A report by the IFS earlier this week found that the government’s social security cuts had saved nowhere near the amount it expected. The £19bn it had hoped to save turned out to be only £2.5bn. While the cost of Job Seekers’ Allowance fell, spending on pensioner benefits, housing benefit and tax credits was much higher than the government anticipated. The IFS warned that rising housing benefit and tax credits “means that slow earnings growth now has the potential to push up spending too.”
The government may boast that its welfare reforms have nudged people into work but the impact on public spending (ostensibly the reason for the cuts) has been disappointing to say the least. People might have come off Job Seekers’ Allowance but many still rely on other benefits for support. Falling real wages and rising housing costs have squeezed household incomes to the point where more people need their incomes topped up with tax credits and their housing costs supported through housing benefit.

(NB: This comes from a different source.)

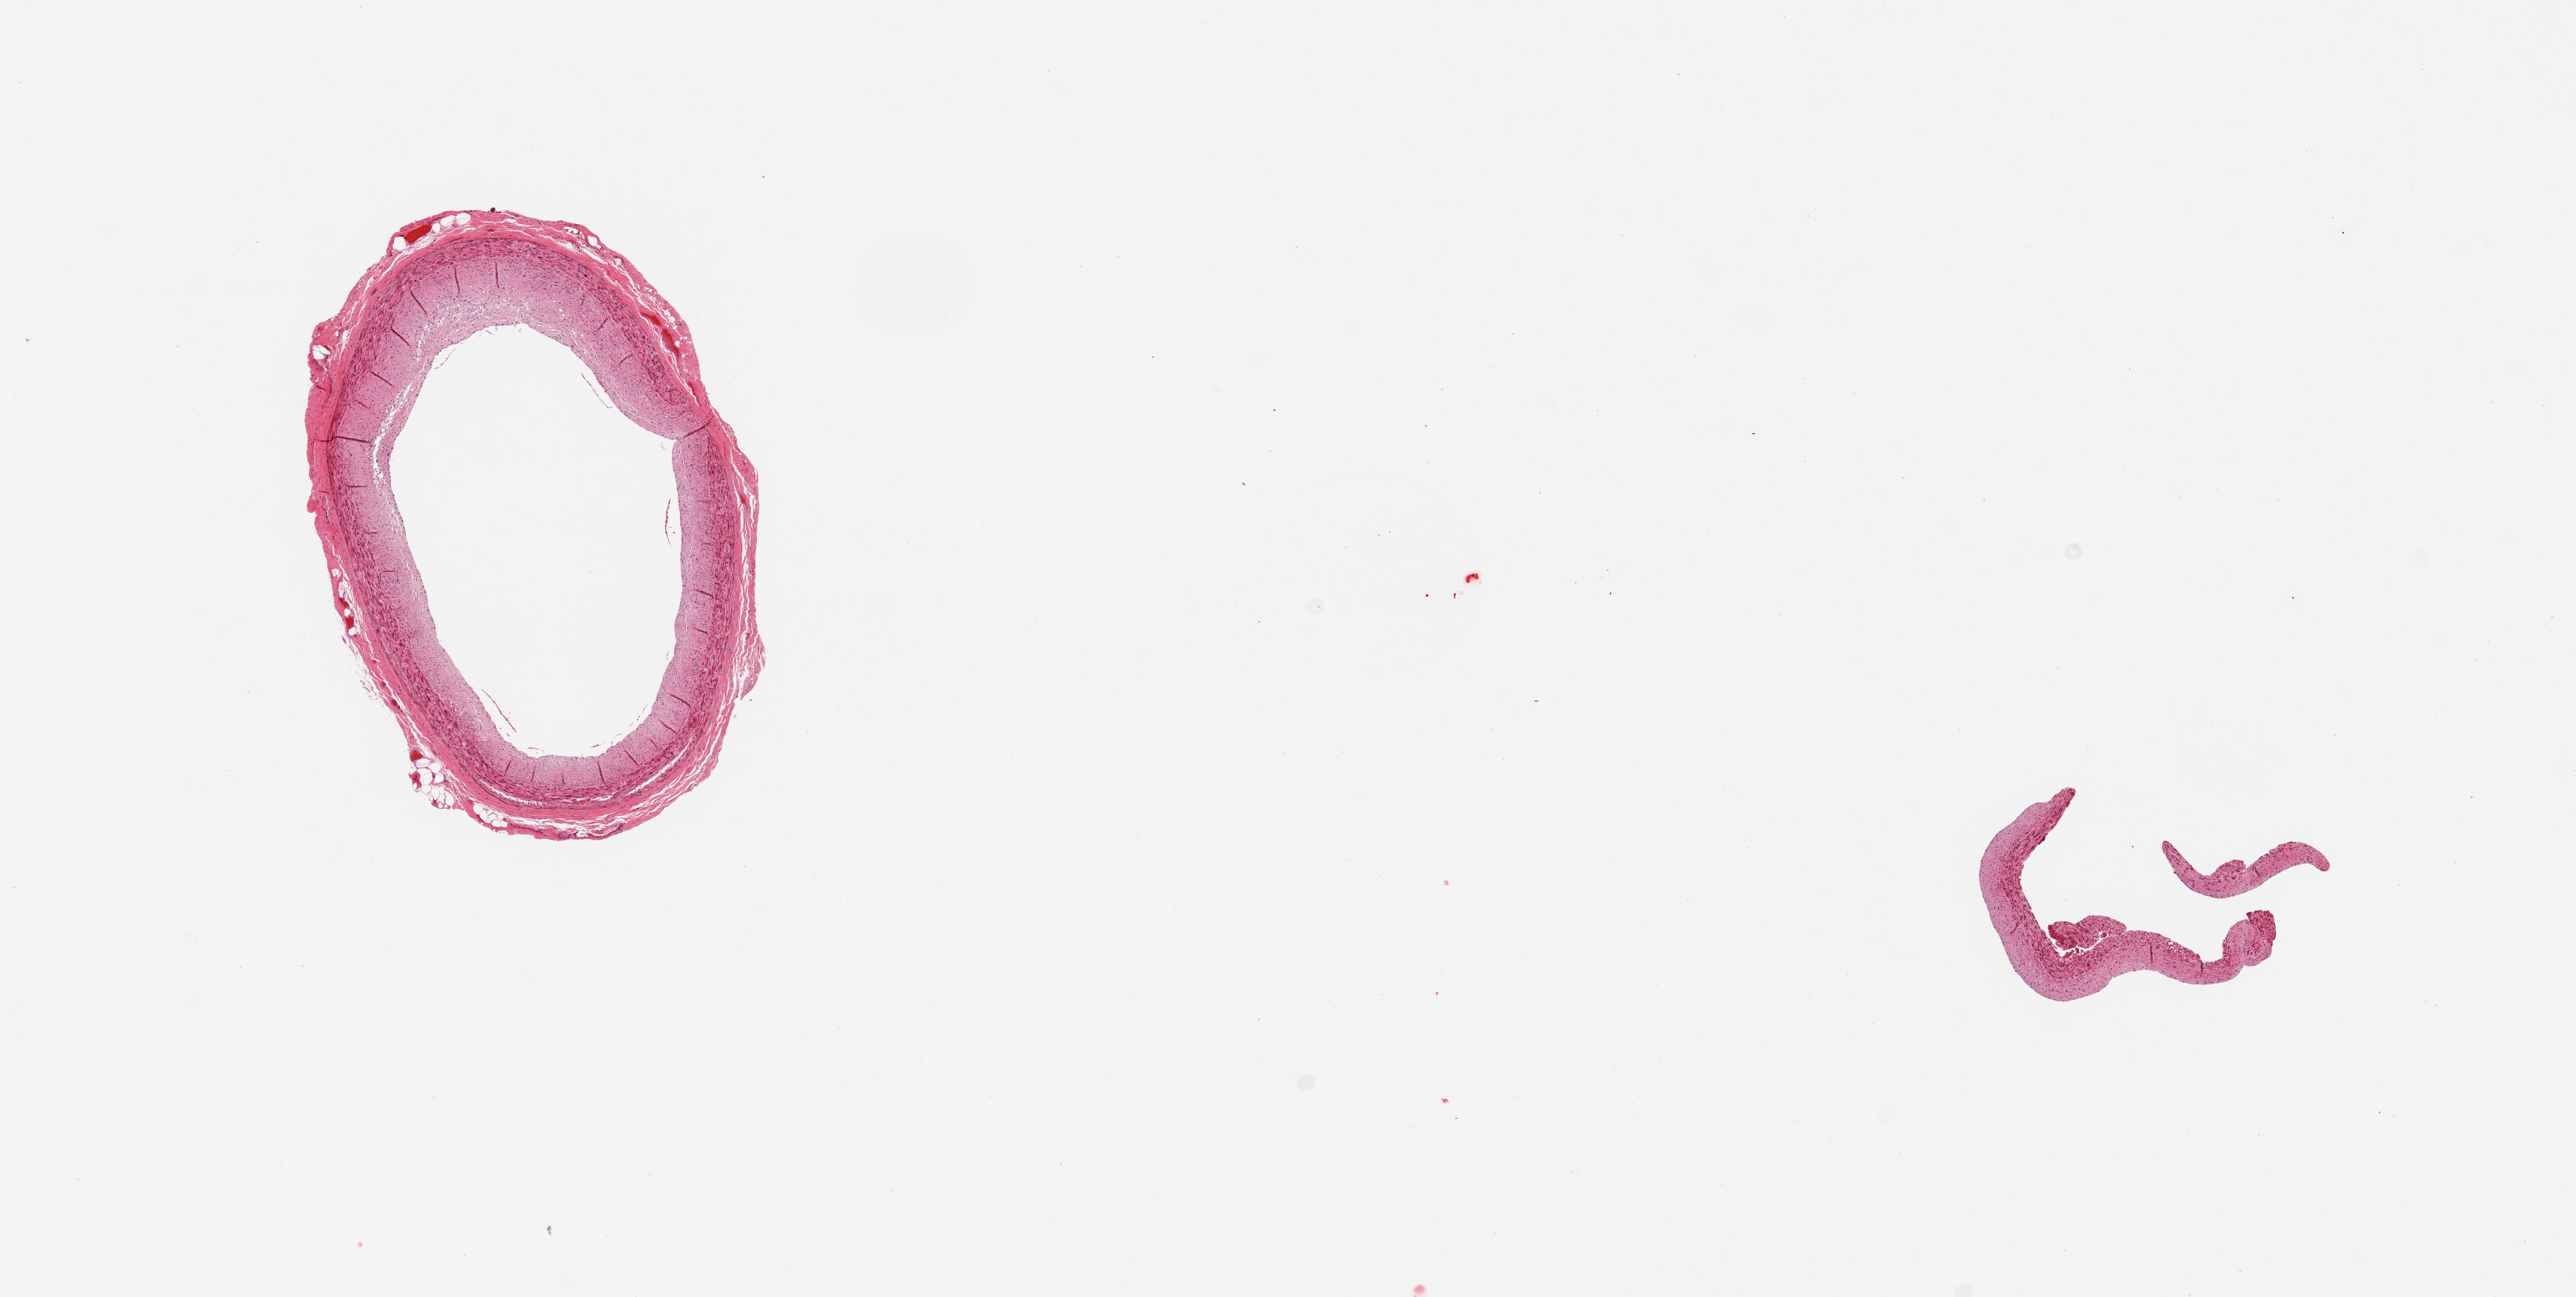
Digitized haematoxylin and eosin-stained section, brightfield, whole scanned area (about 13.8 x 6.9 mm, slide scanned at 20x) shown as a low-resolution overview; PAXgene-fixed paraffin-embedded (PFPE) section; section of coronary artery (target tissue); donor tissue sample. Male donor.
Pathologist's review note for this sample: 2 pieces; one piece with patent lumen and early intimal atheromatous plaque; other repersents scant framents of vessel wall.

The Office for Budget Responsibility keeps having to revise up its projections for housing benefit spending. Its recent welfare trends report explained why. With the number of private renters rising and rents increasing faster than wages it’s not surprising that housing benefit costs have risen by so much.
The housing benefit forecasts of four years ago were based on assumptions that have turned out to be way too optimistic.
Given the falling level of home ownership, especially among younger people, rising rents are likely to eat into more and more people’s incomes.
An increase in wages should help but, despite the excitement over pay slightly outstripping inflation for the first time since 2009, growth is likely to be sluggish for the next year or so. As the Resolution Foundation’s Matthew Whittaker said yesterday, real median weekly pay has fallen to where it was in the early 2000s and the road back will be a long one. His colleague Laura Gardiner reminds us that official pay figures don’t include the self-employed, whose pay is, on average, lower than that of employees. Yesterday’s ASHE figures look dismal but even these are flattered by excluding the self-employed.
Rising benefit costs, then, are not just a fiscal problem. Cutting rates and entitlements in an attempt to force people back to work doesn’t necessarily lead to big reductions in benefit spending. As the IFS showed, while the cuts cause distress for those on the receiving end, the amount saved has been relatively small. That’s a lot of pain for not very much gain. To get people off benefits isn’t just a case of getting them back to work. They need to be in jobs that pay enough to cover their housing costs and feed their families. Otherwise, people simply shift from one benefit to another.Poor wage growth and rising rents mean that the number of people needing benefit support probably won’t fall by much over the next couple of years. Any further attempts to drastically reduce the cost of benefits will fall most heavily on those hardworking families the government keeps telling us about. All of which makes George Osborne’s “£12 billion of further welfare cuts in the first two years of next Parliament” look like a deluded fantasy.